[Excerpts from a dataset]
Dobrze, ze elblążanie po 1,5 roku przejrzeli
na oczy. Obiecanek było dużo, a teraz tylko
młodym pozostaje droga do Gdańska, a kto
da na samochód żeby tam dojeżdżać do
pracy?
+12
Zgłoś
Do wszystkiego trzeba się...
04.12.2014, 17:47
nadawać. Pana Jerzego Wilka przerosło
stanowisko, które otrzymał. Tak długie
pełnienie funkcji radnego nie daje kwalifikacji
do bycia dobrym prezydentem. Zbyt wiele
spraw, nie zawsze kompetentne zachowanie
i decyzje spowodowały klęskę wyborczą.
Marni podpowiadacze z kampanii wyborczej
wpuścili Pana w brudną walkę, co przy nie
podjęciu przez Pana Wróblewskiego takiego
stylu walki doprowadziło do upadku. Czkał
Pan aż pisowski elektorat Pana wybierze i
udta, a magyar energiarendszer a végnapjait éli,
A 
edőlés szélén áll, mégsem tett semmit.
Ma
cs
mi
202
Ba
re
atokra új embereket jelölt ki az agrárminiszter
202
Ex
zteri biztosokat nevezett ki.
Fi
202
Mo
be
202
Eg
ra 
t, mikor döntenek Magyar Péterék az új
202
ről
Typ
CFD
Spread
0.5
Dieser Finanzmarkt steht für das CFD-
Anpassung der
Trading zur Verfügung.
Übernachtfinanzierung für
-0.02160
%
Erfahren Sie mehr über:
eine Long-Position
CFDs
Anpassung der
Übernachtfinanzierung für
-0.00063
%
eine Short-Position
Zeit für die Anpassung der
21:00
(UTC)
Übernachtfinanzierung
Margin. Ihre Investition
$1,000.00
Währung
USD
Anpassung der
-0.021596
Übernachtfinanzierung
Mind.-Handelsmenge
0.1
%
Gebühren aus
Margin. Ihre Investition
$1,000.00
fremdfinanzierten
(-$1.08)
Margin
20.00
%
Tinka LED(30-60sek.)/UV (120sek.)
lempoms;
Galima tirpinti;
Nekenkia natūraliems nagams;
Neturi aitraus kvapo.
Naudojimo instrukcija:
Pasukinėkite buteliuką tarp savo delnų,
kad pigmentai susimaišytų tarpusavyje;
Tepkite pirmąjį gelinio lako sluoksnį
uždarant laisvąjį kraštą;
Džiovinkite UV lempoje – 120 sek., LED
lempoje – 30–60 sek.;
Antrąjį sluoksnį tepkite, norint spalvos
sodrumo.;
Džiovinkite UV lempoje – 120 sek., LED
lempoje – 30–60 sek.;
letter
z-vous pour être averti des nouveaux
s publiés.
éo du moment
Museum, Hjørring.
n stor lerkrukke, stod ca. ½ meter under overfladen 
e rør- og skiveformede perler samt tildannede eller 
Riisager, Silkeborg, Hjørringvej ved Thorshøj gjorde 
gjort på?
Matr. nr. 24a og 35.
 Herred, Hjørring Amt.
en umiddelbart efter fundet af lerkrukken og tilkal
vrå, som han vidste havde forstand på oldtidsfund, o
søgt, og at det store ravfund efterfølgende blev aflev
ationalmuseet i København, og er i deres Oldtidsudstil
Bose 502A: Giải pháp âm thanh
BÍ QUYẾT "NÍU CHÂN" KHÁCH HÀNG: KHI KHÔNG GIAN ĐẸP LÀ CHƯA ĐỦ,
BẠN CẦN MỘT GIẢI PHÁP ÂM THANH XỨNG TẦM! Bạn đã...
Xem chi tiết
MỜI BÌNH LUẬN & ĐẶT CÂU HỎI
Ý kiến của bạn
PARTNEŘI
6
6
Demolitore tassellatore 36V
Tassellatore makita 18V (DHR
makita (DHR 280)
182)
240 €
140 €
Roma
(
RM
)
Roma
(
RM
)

**ACTION ITEM**
Please retype all of the data above line for line, without changing anything.

**FINISHED TASK**
Dobrze, ze elblążanie po 1,5 roku przejrzeli
na oczy. Obiecanek było dużo, a teraz tylko
młodym pozostaje droga do Gdańska, a kto
da na samochód żeby tam dojeżdżać do
pracy?
+12
Zgłoś
Do wszystkiego trzeba się...
04.12.2014, 17:47
nadawać. Pana Jerzego Wilka przerosło
stanowisko, które otrzymał. Tak długie
pełnienie funkcji radnego nie daje kwalifikacji
do bycia dobrym prezydentem. Zbyt wiele
spraw, nie zawsze kompetentne zachowanie
i decyzje spowodowały klęskę wyborczą.
Marni podpowiadacze z kampanii wyborczej
wpuścili Pana w brudną walkę, co przy nie
podjęciu przez Pana Wróblewskiego takiego
stylu walki doprowadziło do upadku. Czkał
Pan aż pisowski elektorat Pana wybierze i
udta, a magyar energiarendszer a végnapjait éli,
A 
edőlés szélén áll, mégsem tett semmit.
Ma
cs
mi
202
Ba
re
atokra új embereket jelölt ki az agrárminiszter
202
Ex
zteri biztosokat nevezett ki.
Fi
202
Mo
be
202
Eg
ra 
t, mikor döntenek Magyar Péterék az új
202
ről
Typ
CFD
Spread
0.5
Dieser Finanzmarkt steht für das CFD-
Anpassung der
Trading zur Verfügung.
Übernachtfinanzierung für
-0.02160
%
Erfahren Sie mehr über:
eine Long-Position
CFDs
Anpassung der
Übernachtfinanzierung für
-0.00063
%
eine Short-Position
Zeit für die Anpassung der
21:00
(UTC)
Übernachtfinanzierung
Margin. Ihre Investition
$1,000.00
Währung
USD
Anpassung der
-0.021596
Übernachtfinanzierung
Mind.-Handelsmenge
0.1
%
Gebühren aus
Margin. Ihre Investition
$1,000.00
fremdfinanzierten
(-$1.08)
Margin
20.00
%
Tinka LED(30-60sek.)/UV (120sek.)
lempoms;
Galima tirpinti;
Nekenkia natūraliems nagams;
Neturi aitraus kvapo.
Naudojimo instrukcija:
Pasukinėkite buteliuką tarp savo delnų,
kad pigmentai susimaišytų tarpusavyje;
Tepkite pirmąjį gelinio lako sluoksnį
uždarant laisvąjį kraštą;
Džiovinkite UV lempoje – 120 sek., LED
lempoje – 30–60 sek.;
Antrąjį sluoksnį tepkite, norint spalvos
sodrumo.;
Džiovinkite UV lempoje – 120 sek., LED
lempoje – 30–60 sek.;
letter
z-vous pour être averti des nouveaux
s publiés.
éo du moment
Museum, Hjørring.
n stor lerkrukke, stod ca. ½ meter under overfladen 
e rør- og skiveformede perler samt tildannede eller 
Riisager, Silkeborg, Hjørringvej ved Thorshøj gjorde 
gjort på?
Matr. nr. 24a og 35.
 Herred, Hjørring Amt.
en umiddelbart efter fundet af lerkrukken og tilkal
vrå, som han vidste havde forstand på oldtidsfund, o
søgt, og at det store ravfund efterfølgende blev aflev
ationalmuseet i København, og er i deres Oldtidsudstil
Bose 502A: Giải pháp âm thanh
BÍ QUYẾT "NÍU CHÂN" KHÁCH HÀNG: KHI KHÔNG GIAN ĐẸP LÀ CHƯA ĐỦ,
BẠN CẦN MỘT GIẢI PHÁP ÂM THANH XỨNG TẦM! Bạn đã...
Xem chi tiết
MỜI BÌNH LUẬN & ĐẶT CÂU HỎI
Ý kiến của bạn
PARTNEŘI
6
6
Demolitore tassellatore 36V
Tassellatore makita 18V (DHR
makita (DHR 280)
182)
240 €
140 €
Roma
(
RM
)
Roma
(
RM
)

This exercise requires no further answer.